El Programa de Alimentación Escolar “Hambre Cero” no solo llegó para reforzar la nutrición de los estudiantes paraguayos, sino también para abrir una puerta inesperada a cientos de pequeños productores que durante años lucharon por colocar su mercadería en el mercado. Entre los beneficiados, los apicultores se convirtieron en un claro ejemplo de cómo una política pública puede dinamizar el campo y transformar la vida de las familias rurales.
Jorge Rodríguez, presidente de la Confederación Apícola del Paraguay, recuerda con claridad la situación previa al programa. “Teníamos miel en stock, estacionada, sin salida. Era muy difícil encontrar compradores constantes y, muchas veces, debíamos vender a precios que no compensaban el esfuerzo de producción”, comenta. Esa realidad cambió con Hambre Cero: hoy, los apicultores logran colocar la totalidad de su cosecha, con la ventaja de recibir el pago al contado, algo impensado en tiempos en que los desembolsos podían tardar hasta 45 días.
La diferencia se siente en los números. Solo a través de Hambre Cero, los productores de miel ya vendieron más de 20.000 kilos. “Tenemos calidad y tenemos apicultores dispuestos a duplicar o triplicar su producción si es necesario”, señala Rodríguez, convencido de que el país está en condiciones de abastecer plenamente al programa. Actualmente, Paraguay cuenta con unas 60.000 colmenas, pero el potencial de crecimiento es mucho mayor: la capacidad instalada permitiría desarrollar hasta 2 millones de colmenas en el territorio.
Este mercado asegurado trajo consigo un cambio fundamental: la estabilidad. “Antes el apicultor debía salir a buscar compradores, muchas veces sin éxito. Hoy tenemos un cliente fijo y confiable que nos garantiza la venta. Hambre Cero no solo asegura ingresos, también ayudó a que las familias rurales mejoren su calidad de vida”, afirma el dirigente gremial.
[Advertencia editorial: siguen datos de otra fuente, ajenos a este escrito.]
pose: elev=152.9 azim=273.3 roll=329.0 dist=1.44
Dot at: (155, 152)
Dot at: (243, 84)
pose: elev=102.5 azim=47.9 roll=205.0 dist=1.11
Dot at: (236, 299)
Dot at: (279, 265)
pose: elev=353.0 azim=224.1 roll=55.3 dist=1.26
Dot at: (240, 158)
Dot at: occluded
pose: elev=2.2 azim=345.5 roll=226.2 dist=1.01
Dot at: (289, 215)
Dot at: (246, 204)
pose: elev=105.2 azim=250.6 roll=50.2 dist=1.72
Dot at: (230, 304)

Pero el impacto no se mide únicamente en términos de ventas. La formalización también se convirtió en una consecuencia directa del programa. Desde el Viceministerio de Mipymes, dependiente del Ministerio de Industria y Comercio (MIC), se impulsaron talleres, capacitaciones y encuentros que animaron a los productores a dar el paso hacia la legalidad. Rodríguez asegura que ya entre el 30 y 40 % de los socios de la Confederación se encuentran formalizados, con la meta clara de alcanzar el 100 %. “El MIC nos abre mercados, nos conecta con potenciales clientes y nos muestra que la formalización es el camino. Hoy lo entendemos más que nunca”, apunta.
El salto hacia la formalidad no es menor. Significa acceso a financiamiento, posibilidad de exportar y mayor competitividad en un mercado que cada vez exige más garantías de calidad y trazabilidad. Además, la profesionalización de los productores les permite proyectarse más allá de Hambre Cero, pensando en supermercados, cadenas gastronómicas e incluso en la exportación de miel paraguaya a mercados exigentes como Europa o Estados Unidos.
La historia de la Confederación Apícola refleja lo que está ocurriendo en otros rubros vinculados al programa. El modelo, que busca vincular a las mipymes y pequeños productores con la provisión de alimentos para las escuelas, genera un círculo virtuoso, los estudiantes reciben productos frescos y de calidad, mientras que las comunidades rurales encuentran un comprador estable para su producción.
El desafío ahora es sostener este impulso y proyectarlo hacia nuevos mercados. Rodríguez cree que Paraguay tiene todo para convertirse en un país apícola de referencia en la región. “Contamos con la capacidad de crecer, con la calidad de nuestra miel y con productores comprometidos. Lo único que faltaba era un mercado seguro, y Hambre Cero nos dio esa oportunidad”, asegura.
En los apiarios de todo el país, la zumbante actividad de las abejas se traduce hoy en algo más que miel; es fuente de ingresos, motor de formalización y esperanza renovada para miles de familias rurales que encontraron en este programa un aliado inesperado. Hambre Cero se transformó en una política que, además de nutrir a los estudiantes, alimenta sueños y oportunidades para un sector que ve en el futuro la posibilidad concreta de alcanzar hasta dos millones de colmenas y consolidar a Paraguay como referente apícola de la región.